Sub-therapeutic doses of antibiotics were used in poultry production since the 1950s for improved production, prophylaxis, and animal welfare. Extensive and indiscriminatory use of antibiotics led to the emergence of antibiotic resistance in food-borne pathogens of public health significance (Jones & Ricke, 2003). As per the United States Centre for Disease Control, more than 2.8 million infections in 2019 were caused by multidrug resistant bacteria. Due to public health concerns, the use of antibiotic growth promoters in livestock production was prohibited by Sweden and Denmark in 1986 and 1998 respectively (Hammerum et al., 2007).

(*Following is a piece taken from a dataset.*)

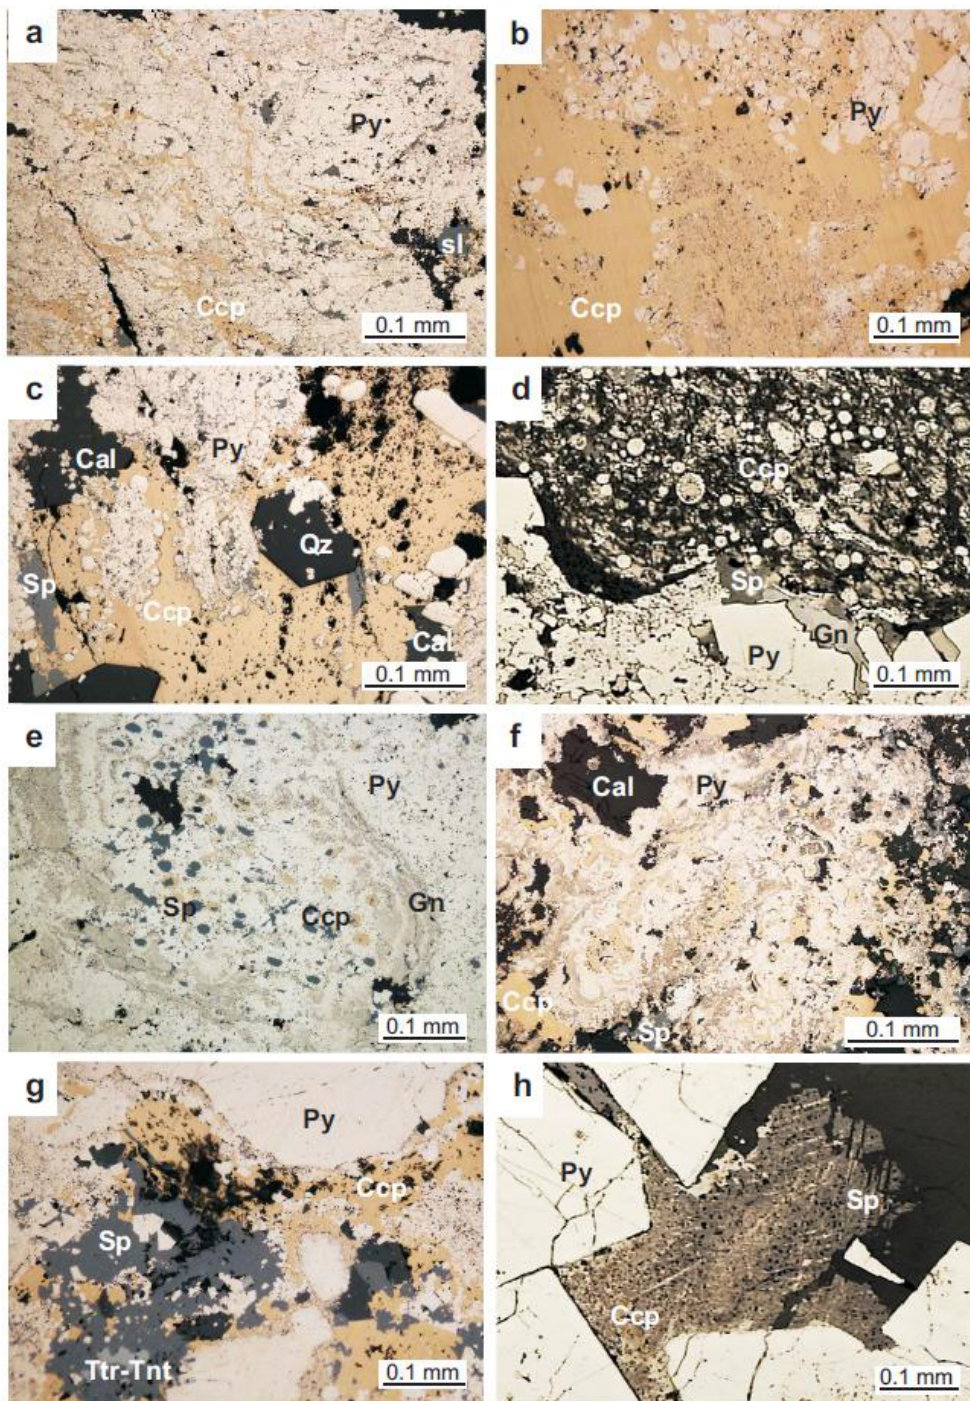
Figure 7. Optical microscope images of cupriferous mineralizations from several massive sulfide deposits of the IPB. ( a ) and ( b ) interstitial chalcopyrite (Cpp) replacing inequigranular pyrite (Py) aggregates; ( c ) replacement texture of chalcopyrite on pyrite, associated with quartz (Qz) and calcite (Cal); ( d ) pyrite framboids partially replaced by chalcopyrite; ( e , f ) framboidal ( e ) and colloform ( f ) primary pyrite textures replaced by chalcopyrite, sphalerite (Sp) and galena (Gn), associated with late carbonates filling open spaces; ( g ) late chalcopyrite replaced sphalerite that filled interstices in partially corroded pyrite crystals; ( h ) chalcopyrite disease on interstitial coarse grained sphalerite. Frailes deposit ( a ), Aznalcóllar deposit ( b , d , h ) and Magdalena deposit ( c , e – g ).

The European Union banned the use of antibiotics except for coccidiostats and histomonostats in livestock production effective from January 1, 2006 (Anadón et al., 2018). In 2013, the United States Food and Drug Administration recommended voluntary regulation on the use of medically important antibiotics in food animal production (Sneeringer et al., 2015). Regulations on the use of in-feed antibiotic growth promoters led to the reemergence of poultry pathogens that were otherwise manageable. An increase in the consumer preference for organically raised and antibiotic-free poultry products has necessitated the need to find an alternative to antibiotics in commercial poultry production. Several potential alternatives are currently available in the market such as probiotics, prebiotics, synbiotics, phytobiotics, engineered peptides, enzymes, organic acids, egg yolk immunoglobulins, bacteriophages, vaccination, and nutraceuticals (Low et al., 2021). This review aims at introducing the recent progress in the field of nutritional immunology in the prevention and control of enteric diseases of poultry with special emphasis on food-borne pathogens, coccidiosis, and necrotic enteritis.